EXTRACTED INFORMATION:
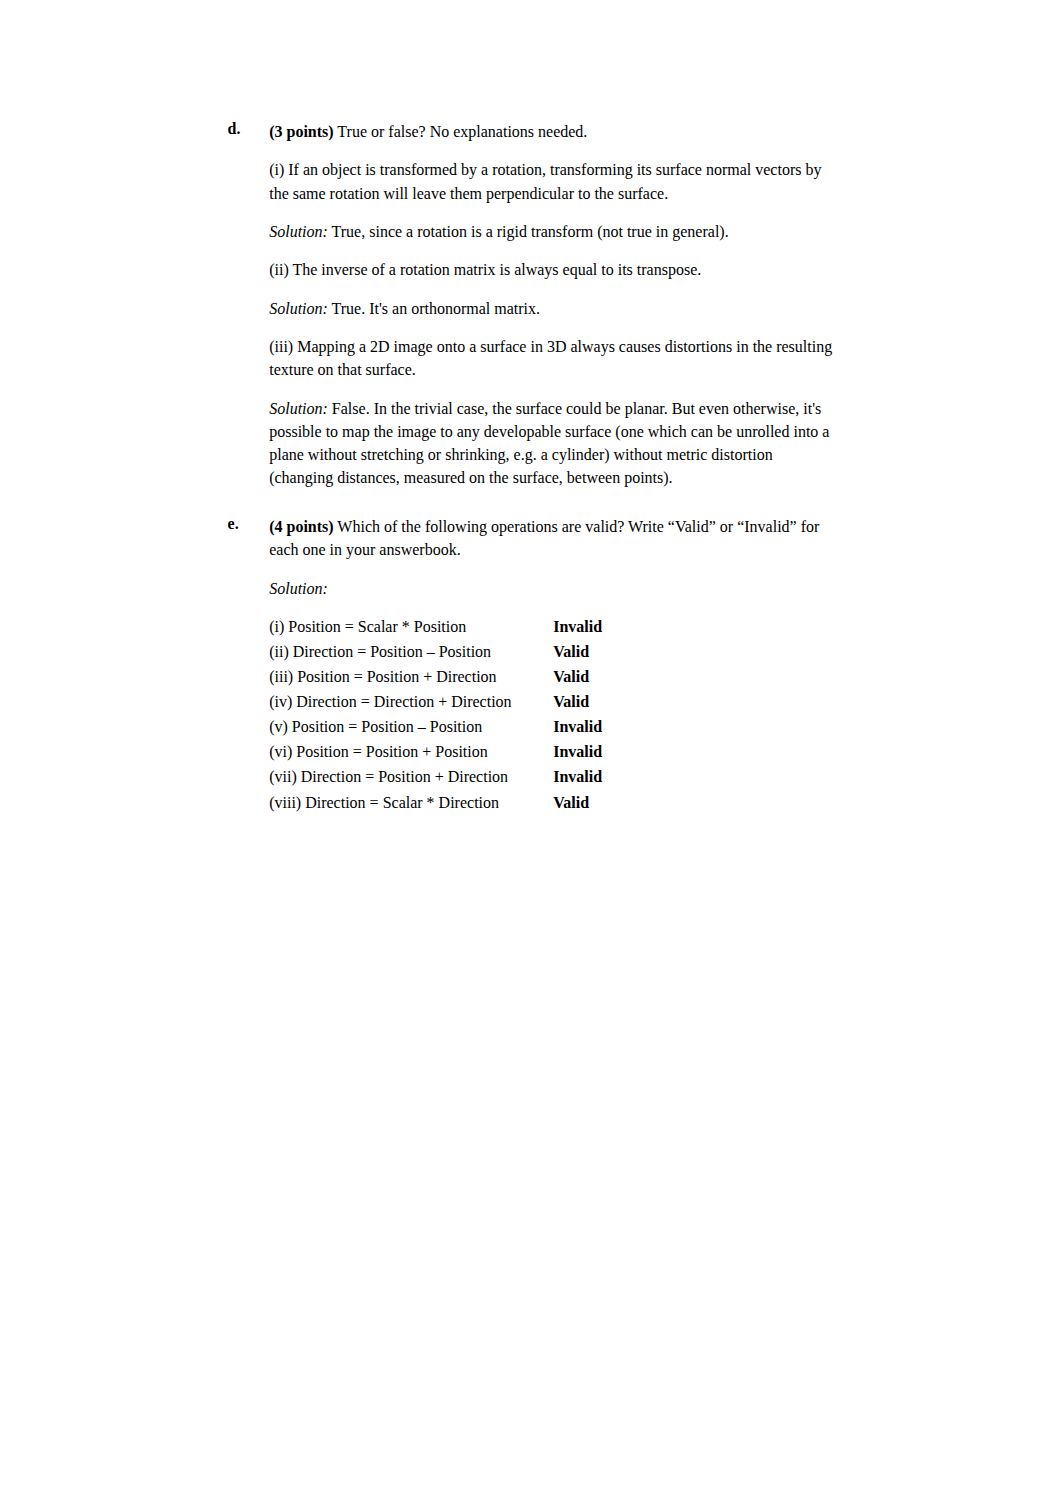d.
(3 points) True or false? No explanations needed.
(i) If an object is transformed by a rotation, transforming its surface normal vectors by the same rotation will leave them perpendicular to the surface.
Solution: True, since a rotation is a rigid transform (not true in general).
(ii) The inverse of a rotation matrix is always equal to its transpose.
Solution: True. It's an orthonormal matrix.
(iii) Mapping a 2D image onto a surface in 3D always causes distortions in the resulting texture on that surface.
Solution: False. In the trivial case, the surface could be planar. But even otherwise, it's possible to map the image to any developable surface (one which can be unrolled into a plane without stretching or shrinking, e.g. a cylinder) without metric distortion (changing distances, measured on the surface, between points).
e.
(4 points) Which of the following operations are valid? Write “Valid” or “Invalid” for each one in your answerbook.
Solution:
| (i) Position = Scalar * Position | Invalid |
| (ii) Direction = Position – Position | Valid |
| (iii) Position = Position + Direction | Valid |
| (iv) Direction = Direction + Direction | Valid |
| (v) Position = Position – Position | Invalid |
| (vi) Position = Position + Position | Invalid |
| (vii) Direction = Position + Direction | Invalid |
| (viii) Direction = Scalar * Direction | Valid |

* * *

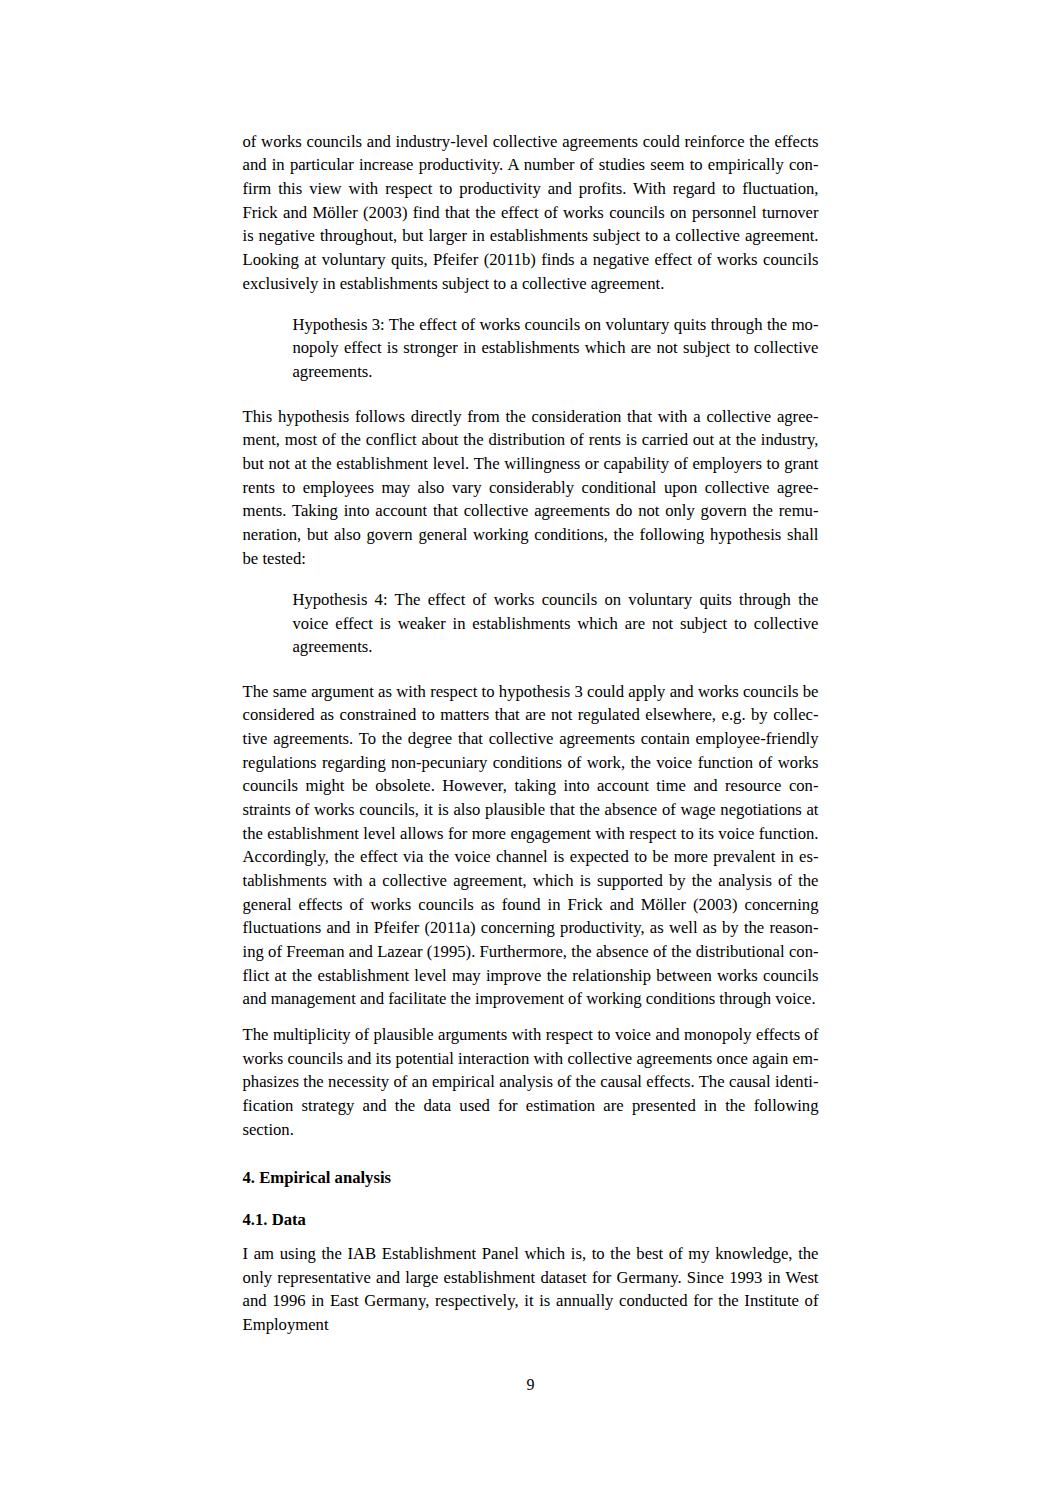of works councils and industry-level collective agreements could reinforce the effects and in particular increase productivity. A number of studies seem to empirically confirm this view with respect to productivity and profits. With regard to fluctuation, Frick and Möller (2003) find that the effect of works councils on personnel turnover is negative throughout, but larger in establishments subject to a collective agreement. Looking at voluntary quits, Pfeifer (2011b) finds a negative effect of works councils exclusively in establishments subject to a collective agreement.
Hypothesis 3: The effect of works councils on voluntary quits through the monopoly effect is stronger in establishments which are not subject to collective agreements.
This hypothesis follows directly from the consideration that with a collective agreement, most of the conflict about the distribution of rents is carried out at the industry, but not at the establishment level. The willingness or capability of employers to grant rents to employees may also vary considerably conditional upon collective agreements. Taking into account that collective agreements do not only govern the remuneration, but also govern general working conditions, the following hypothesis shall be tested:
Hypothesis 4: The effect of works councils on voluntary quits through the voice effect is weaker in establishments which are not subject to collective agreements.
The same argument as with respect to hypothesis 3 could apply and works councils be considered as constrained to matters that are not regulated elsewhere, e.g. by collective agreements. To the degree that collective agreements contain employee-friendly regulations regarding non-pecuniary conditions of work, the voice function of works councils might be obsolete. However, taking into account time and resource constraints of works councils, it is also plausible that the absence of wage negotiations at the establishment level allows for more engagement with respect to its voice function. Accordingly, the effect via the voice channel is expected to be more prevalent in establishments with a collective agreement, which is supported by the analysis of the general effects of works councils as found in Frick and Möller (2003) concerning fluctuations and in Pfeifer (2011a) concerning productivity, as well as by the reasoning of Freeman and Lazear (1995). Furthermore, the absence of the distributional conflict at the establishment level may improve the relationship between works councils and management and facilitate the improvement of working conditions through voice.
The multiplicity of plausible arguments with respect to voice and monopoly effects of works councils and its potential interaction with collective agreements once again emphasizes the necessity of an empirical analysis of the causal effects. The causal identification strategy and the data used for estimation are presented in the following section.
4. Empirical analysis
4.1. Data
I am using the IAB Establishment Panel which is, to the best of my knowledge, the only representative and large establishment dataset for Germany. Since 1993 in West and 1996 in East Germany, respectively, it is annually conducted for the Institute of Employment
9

--

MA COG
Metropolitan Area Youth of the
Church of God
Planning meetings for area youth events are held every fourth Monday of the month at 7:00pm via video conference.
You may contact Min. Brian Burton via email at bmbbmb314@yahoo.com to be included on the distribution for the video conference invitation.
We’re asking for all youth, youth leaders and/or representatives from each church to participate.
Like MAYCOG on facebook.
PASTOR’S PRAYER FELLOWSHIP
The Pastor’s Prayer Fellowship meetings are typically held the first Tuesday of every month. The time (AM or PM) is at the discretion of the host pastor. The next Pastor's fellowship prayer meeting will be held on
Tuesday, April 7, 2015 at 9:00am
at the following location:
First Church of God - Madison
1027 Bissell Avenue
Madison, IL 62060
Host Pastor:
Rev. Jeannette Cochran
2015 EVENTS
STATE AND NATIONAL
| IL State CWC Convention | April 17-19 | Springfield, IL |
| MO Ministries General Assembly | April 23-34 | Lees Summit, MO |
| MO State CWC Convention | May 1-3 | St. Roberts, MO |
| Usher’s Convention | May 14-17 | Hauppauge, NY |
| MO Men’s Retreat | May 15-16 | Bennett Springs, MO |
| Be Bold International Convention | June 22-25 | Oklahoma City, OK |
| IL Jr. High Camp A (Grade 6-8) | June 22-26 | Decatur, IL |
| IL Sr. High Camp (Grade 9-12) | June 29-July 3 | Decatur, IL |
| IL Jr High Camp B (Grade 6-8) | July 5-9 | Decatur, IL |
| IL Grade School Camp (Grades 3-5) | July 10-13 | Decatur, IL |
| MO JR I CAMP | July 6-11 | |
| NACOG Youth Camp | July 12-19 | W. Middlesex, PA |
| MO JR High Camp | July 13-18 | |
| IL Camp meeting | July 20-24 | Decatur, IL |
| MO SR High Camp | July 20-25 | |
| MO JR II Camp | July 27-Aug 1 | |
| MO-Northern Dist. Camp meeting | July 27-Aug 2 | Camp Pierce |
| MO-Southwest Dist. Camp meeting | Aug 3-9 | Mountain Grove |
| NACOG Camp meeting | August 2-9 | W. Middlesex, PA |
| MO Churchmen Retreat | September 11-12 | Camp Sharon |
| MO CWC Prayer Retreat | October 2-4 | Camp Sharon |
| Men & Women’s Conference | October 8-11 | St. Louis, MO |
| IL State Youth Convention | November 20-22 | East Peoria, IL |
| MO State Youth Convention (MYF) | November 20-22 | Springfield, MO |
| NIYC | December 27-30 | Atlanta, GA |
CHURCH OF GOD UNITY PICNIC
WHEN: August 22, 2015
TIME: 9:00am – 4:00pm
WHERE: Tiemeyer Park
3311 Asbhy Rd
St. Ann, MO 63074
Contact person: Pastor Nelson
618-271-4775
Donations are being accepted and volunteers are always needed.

WHAT THE TASK ASKS:
For the word "November", find every line in the data that holds it and copy that line.

FINISHED EXERCISE:
| IL State Youth Convention | November 20-22 | East Peoria, IL |
| MO State Youth Convention (MYF) | November 20-22 | Springfield, MO |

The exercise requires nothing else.